Repenser la réussite, l’intégrité et la culture dans la recherche : bonne étude qualitative (2)

Cette recherche, publiée le 14 janvier 2021 dans RIPR, a permis d’interroger 56 personnes, soit en interviews semi-directives, soit en focus groups sur leurs visions de la réussite en science (partie 1, billet de samedi 19 février) et sur les problèmes de la science (partie 2). Exceptionnel travail dans la partie flamande de la Belgique et les 56 personnes comprenaient 11 catégories. Comme pour la partie 1 de cette recherche, les guides d’entretien avaient quatre parties : 1) Success in science ; 2) Current problems ; 3) Responsibilities towards integrity ; 4) Change one thing in how science works.

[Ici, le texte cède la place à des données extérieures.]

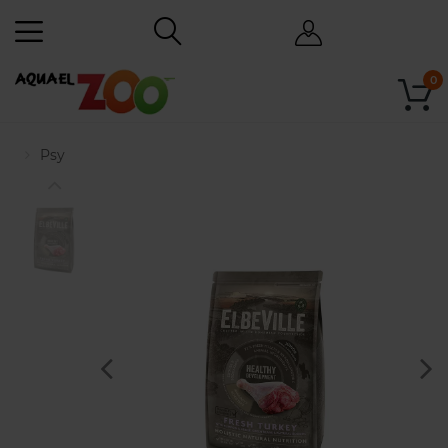
0
Psy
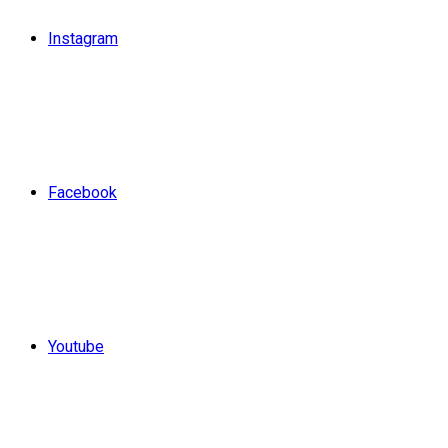
Instagram
Facebook
Youtube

Les jargons liés aux méconduites n’étaient pas bien connus des participants (FFP pour Fabrication, Falsification, Plagiarism ; QRP pour Questionable Research Practices), en particuliers des financeurs, décideurs, leaders d’institutions… Inquiétant : ‘Une culture générale du profit, l’intolérance de l’échec et l’attente de résultats extraordinaires ont contribué à alimenter une culture du « publier ou périr ». La compétitivité croissante et la persistance des hiérarchies sont censées influencer la manière dont la recherche est planifiée, exécutée et présentée’. Les limites entre ce qui peut et ce qui ne doit pas être toléré sont très floues, voire ce qui doit être sanctionné. Il y a beaucoup de verbatims dont ceux-ci :

  • “The very serious misconduct is not such a big problem. It’s … it’s more the grey area that is a problem because of, yeah, the amount of … of, yeah, the bad practices.”
  • “But I know that there is a problem with integrity in that person. I can feel it. We have no proof.”
  • “We had this case once of a guy … and I, up until now, I’m still convinced that he completely fabricated his research. I know for sure that he did. But we weren’t able to prove it because it’s ripr 2very difficult to prove that something is not there.…….
  • “Integrity is in the person. [ … ] integrity is something that is in you. You have it or you don’t have it. I mean you have it, it’s there. And when you don’t have it, you don’t have it. So we cannot create integrity, it’s something that’s in the people.

Est-ce que les problèmes d’intégrité peuvent arriver à n’importe qui ? Pas évident ! Les institutions feraient mieux d’engager de bons individus, plutôt que de chercher à former de bons chercheurs ! Les problèmes de la science ont été décrits en deux catégories (allez voir l’image ci-contre dans l’article) :

  • la personnalité et les attitudes des chercheurs (égos, morale inadéquate, culture, langage)  ;
  • les climats de la recherche (12 items sur l’environnement de la recherche, et 8 sur la culture de la recherche).